(AVAILABLE RECORDS Opens)

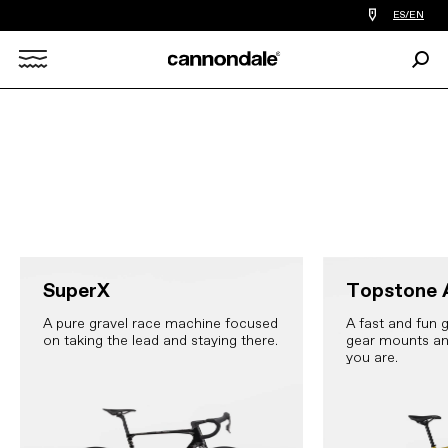
Find
ES/EN
a
bike
Sear
shop
Search
near
you
X
SuperX
Topstone 
A pure gravel race machine focused
A fast and fun g
on taking the lead and staying there.
gear mounts an
you are.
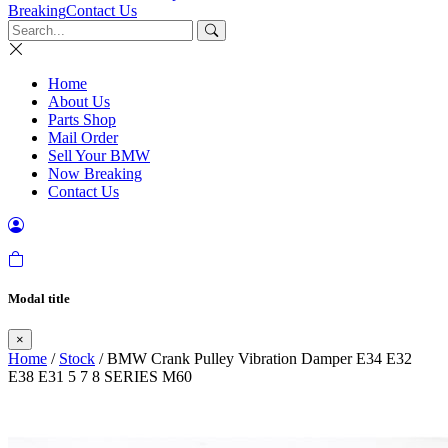
Breaking
Contact Us
Home
About Us
Parts Shop
Mail Order
Sell Your BMW
Now Breaking
Contact Us
Modal title
×
Home
/
Stock
/ BMW Crank Pulley Vibration Damper E34 E32
E38 E31 5 7 8 SERIES M60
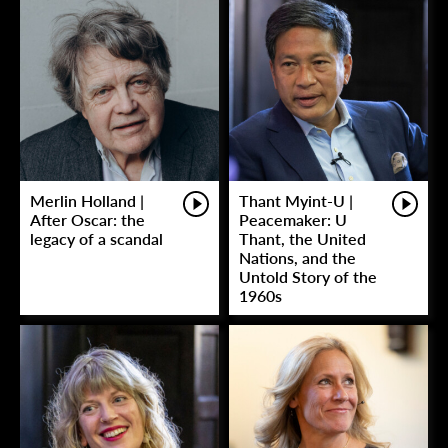
Merlin Holland |
Thant Myint-U |
After Oscar: the
Peacemaker: U
legacy of a scandal
Thant, the United
Nations, and the
Untold Story of the
1960s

(AVAILABLE RECORDS Closes)

▶ [WORK ITEM] The copy must match the listing above exactly but contain no pictures.

▶ [EXERCISE RESULT]
Find
ES/EN
a
bike
Sear
shop
Search
near
you
X
SuperX
Topstone 
A pure gravel race machine focused
A fast and fun g
on taking the lead and staying there.
gear mounts an
you are.
Breaking
Contact Us
Home
About Us
Parts Shop
Mail Order
Sell Your BMW
Now Breaking
Contact Us
Modal title
×
Home
/
Stock
/ BMW Crank Pulley Vibration Damper E34 E32
E38 E31 5 7 8 SERIES M60
Merlin Holland |
Thant Myint-U |
After Oscar: the
Peacemaker: U
legacy of a scandal
Thant, the United
Nations, and the
Untold Story of the
1960s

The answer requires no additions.